As the Rutgers-Camden researcher explains, the baby boom years - 1946 to 1964 - brought 76 million new Americans amid a growing economy. Consumer culture reached new heights, and purchases for babies accelerated as new specialty products for them came on the market.

"Purchases for babies, seen as necessary to saving their lives and health, spurred poor and working-class families to move from reliance on folk remedies, homemade goods, mothers' milk, and table foods," she says.

The role of "salesbabies," hawking everything from revolvers, to cigars and war bonds became prominent in American culture. In addition, babies played a role in linking ordinary families to financial institutions. After World War I, "Buy now, pay later" credit and installment plans enabled families to purchase big items like carriages, cribs, and high chairs, along with baby bottles, baby food, and baby clothes.
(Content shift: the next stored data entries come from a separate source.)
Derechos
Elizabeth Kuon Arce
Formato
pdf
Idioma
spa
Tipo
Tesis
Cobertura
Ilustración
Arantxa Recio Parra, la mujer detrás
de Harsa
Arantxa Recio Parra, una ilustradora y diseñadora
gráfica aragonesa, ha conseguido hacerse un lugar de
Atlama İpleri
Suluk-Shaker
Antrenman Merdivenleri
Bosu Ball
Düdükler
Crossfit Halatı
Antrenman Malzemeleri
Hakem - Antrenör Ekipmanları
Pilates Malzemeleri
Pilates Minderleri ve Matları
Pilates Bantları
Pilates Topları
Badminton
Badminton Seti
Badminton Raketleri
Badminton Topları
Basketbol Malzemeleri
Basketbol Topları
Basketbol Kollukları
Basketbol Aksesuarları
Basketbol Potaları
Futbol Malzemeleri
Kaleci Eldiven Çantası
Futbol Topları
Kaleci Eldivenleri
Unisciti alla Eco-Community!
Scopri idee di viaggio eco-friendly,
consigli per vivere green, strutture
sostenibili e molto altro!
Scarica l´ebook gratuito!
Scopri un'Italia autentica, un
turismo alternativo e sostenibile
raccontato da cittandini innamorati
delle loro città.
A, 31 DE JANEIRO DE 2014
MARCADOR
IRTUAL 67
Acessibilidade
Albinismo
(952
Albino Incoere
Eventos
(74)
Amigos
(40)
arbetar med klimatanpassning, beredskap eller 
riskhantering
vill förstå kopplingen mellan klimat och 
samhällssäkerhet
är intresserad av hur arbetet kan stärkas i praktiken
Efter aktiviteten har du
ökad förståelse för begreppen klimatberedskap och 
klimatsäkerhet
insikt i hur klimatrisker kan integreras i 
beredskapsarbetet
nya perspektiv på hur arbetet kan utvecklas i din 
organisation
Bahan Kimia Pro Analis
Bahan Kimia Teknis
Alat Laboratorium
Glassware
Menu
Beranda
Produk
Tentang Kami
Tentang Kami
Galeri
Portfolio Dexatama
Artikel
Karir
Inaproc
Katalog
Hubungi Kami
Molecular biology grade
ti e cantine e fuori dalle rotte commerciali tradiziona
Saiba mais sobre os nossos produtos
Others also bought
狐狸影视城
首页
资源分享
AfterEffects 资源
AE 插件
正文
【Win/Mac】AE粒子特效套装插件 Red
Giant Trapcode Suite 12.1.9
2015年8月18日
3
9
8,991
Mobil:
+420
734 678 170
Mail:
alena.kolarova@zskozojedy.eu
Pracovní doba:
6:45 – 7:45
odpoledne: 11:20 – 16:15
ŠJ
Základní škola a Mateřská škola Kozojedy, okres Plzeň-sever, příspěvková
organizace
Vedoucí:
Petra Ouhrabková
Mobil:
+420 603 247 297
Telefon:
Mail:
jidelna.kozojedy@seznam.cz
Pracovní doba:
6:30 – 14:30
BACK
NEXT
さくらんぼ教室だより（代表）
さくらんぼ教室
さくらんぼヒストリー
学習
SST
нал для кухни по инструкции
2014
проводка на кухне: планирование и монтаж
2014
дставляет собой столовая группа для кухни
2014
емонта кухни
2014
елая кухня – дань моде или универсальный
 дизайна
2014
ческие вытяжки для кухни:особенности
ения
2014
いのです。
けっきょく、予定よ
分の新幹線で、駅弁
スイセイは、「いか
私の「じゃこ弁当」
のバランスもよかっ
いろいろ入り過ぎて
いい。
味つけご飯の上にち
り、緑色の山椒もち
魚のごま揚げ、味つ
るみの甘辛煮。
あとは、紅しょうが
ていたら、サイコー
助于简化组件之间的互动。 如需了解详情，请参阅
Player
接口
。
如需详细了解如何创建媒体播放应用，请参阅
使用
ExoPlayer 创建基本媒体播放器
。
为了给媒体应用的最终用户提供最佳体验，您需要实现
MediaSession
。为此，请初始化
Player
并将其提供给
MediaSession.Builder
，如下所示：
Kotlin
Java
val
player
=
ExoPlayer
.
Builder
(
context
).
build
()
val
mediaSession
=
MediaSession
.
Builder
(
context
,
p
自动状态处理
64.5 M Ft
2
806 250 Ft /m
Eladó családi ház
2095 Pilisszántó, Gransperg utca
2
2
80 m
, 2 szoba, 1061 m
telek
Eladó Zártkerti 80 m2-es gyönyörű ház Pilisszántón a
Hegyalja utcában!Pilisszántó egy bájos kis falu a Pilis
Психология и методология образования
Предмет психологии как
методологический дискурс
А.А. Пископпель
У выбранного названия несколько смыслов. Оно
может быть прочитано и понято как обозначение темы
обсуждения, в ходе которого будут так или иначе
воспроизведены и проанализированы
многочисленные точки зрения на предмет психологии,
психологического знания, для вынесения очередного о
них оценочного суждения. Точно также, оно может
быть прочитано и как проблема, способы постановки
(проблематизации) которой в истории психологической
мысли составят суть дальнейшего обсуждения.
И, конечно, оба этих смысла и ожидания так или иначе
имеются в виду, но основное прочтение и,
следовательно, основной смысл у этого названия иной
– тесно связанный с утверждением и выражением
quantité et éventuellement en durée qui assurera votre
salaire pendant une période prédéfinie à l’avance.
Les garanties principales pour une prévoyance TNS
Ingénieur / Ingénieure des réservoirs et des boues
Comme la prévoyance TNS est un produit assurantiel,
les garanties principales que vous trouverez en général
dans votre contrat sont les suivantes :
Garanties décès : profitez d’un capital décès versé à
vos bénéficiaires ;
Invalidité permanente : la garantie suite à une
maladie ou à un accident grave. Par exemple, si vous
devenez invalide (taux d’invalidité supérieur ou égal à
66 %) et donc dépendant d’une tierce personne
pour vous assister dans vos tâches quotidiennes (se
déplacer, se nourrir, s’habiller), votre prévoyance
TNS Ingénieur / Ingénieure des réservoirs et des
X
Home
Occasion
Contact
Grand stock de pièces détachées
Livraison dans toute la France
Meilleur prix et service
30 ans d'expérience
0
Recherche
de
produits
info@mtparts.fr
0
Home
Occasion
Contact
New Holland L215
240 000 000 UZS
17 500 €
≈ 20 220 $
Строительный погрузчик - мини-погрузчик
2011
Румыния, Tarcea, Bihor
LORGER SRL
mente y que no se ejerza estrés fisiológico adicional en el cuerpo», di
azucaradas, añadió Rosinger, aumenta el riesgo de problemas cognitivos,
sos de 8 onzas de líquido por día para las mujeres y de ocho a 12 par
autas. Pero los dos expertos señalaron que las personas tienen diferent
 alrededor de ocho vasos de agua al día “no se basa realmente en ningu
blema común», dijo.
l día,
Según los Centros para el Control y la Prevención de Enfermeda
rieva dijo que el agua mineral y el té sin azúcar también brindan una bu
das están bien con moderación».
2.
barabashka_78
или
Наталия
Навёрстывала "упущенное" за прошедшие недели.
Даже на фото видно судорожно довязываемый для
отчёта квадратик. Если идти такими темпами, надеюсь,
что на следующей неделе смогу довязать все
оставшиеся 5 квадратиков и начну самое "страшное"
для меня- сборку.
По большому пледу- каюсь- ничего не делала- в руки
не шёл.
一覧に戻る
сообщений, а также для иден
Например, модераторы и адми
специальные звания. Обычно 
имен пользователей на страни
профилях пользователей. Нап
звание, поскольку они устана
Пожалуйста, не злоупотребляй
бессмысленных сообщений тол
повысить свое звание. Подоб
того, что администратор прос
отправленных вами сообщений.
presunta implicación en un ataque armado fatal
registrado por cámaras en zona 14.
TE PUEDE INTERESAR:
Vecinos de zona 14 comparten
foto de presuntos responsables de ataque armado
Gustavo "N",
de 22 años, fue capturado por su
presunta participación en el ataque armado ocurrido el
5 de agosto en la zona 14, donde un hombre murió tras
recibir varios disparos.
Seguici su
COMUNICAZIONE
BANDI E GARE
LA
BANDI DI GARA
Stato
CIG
"Many families entered the world of consumer culture by way of their infants, making purchases for their babies when they had little money to spare," says Golden.

Among the many other advancements that took "baby steps," says Golden, psychology assumed an increasingly powerful place in American life in the 20th century - in higher education, in professional practices such as social work, and in popular culture.

Reflecting on her research, Golden encourages others to save those old family baby books and send them to an archive.

"These records," she says, "put together with a variety of other sources, reveal how infants were integral to the growing cultural authority of scientific medicine, the robust expansion of the consumer economy, the rise of new theories of self and society, and the increasingly complex relationship of the state to the family."